In 2023, natural disasters – including severe storms, wildfires, and floods – led to $12.5 billion in insured losses in California. This contributed to the broader US total of $99 billion in insured damages for the year. What’s more, a series of atmospheric river storms in early 2023 caused $1.5 billion in insured damages, flooding homes, roads, and infrastructure – not to mention the growing cost of the LA wildfires. So much chaos in such a concentrated area has led to a collective nightmare for Cali insurers.
“One of the issues, especially that we’re seeing now, is the inability for standard lines carriers to in California to raise rates to remain profitable,” Caleb Whitehouse (pictured), of Novatae Risk Group, said. “[The regulatory gridlock] had a massive effect on carriers pulling out of California. You’ve got it stuck with only a handful of standard lines carriers remaining.”
And the result? A market where risk isn’t spread across enough players to remain sustainable. With fewer admitted carriers left, brokers are stepping up to devise creative solutions in this high-pressure environment. Whitehouse explained that excess and surplus (E&S) markets, in particular, are employing a strategy of layered policies to mitigate risk.
“Instead of writing $10 million with one carrier, now we’re writing five with one, then a cap, and five with another,” he said. “Nobody wants to take the entire risk anymore. Everybody wants to piece it out. [Because] people are trying to cap their risks in California – as such, we're trying to be as creative as possible on what we can offer.”
And many retail insurance agents writing with standard market, Whitehouse said, lack experience with layering policies, which has placed an added burden on wholesalers to educate their clients. This isn’t just about sharing knowledge – it’s about enabling agents to deliver viable coverage options in an environment where risks are growing but capacity is shrinking.
“Some of them have never layered a policy before in their life,” he said. “Part of our role as a wholesaler is to help them understand our portion of the industry.”
Beyond fire risk, Whitehouse pointed to emerging opportunities in areas like residential elderly care – a niche that is seeing significant growth in California. Under previous arrangements, homes accommodating up to five residents were often covered under homeowner policies, leaving operators with inadequate protection.
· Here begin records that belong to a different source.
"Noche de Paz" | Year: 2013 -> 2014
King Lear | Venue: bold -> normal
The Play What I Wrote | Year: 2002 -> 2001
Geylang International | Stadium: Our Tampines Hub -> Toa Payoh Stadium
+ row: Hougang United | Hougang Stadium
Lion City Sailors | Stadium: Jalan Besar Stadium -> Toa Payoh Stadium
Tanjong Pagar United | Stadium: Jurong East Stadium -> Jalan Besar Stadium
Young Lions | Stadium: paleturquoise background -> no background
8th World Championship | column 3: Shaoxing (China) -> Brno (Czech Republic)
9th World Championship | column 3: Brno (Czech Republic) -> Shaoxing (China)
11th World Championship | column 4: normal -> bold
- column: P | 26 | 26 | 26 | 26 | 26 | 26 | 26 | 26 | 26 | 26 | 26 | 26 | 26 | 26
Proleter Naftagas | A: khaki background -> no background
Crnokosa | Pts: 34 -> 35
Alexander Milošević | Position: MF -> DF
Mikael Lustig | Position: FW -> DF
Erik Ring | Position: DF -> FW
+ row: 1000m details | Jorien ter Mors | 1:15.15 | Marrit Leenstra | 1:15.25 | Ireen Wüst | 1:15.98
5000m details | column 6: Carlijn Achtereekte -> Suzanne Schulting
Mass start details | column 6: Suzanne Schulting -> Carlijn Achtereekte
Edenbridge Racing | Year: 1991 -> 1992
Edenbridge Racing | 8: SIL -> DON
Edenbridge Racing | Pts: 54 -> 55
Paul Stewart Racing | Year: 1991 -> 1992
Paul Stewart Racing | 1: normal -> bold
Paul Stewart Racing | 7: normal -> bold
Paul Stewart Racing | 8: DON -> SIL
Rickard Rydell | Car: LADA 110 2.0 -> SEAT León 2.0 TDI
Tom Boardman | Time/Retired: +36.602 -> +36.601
“It was done improperly, and they didn’t quite understand that these are actually commercial exposures rather than a residential,” he said. “Now they’re placing proper coverage for their risks.”
Market adaptation requires more than just creative risk management; it demands a willingness to embrace data-driven strategies. For Novatae, this has meant a deeper dive into its own operations. “We’re doing a massive campaign right now of our internal data, processing that information, listening to what our clients’ needs rather than simply providing what we normally offer,” Whitehouse said. This approach has allowed the organization to remain agile in meeting evolving client demands. A recent acquisition of a London broker has further expanded Novatae’s flexibility, opening new pathways for international collaboration.
But Whitehouse was clear that client education remains a key pillar of their strategy. He emphasized the importance of shifting clients’ focus from price shopping to prioritizing meaningful coverage.
“The question comes down to, why are you buying insurance?” he said. “Are you buying it simply to satisfy a lender or contract requirement, or are you buying it to truly protect your investments?”
While challenges dominate the landscape, there are opportunities to be seized – if brokers have the foresight to capitalize on them. Whitehouse, for instance, is optimistic about the rising demand for manufacturing and construction insurance. “I grew up in a family of entrepreneurs,” he said. “I love manufacturing; it’s one of my favorite classes of business.”
Ultimately, the California insurance market serves as a crucible for innovation and resilience. Brokers like Whitehouse are navigating this complex terrain with strategies that not only mitigate risk but also open doors to new opportunities. By educating agents, deploying layered policies, and leveraging data, the industry is finding ways to adapt in the face of mounting challenges.
As Whitehouse put it: “Insurers are trying to cap their exposures in California. So we’re trying to be as creative as possible.”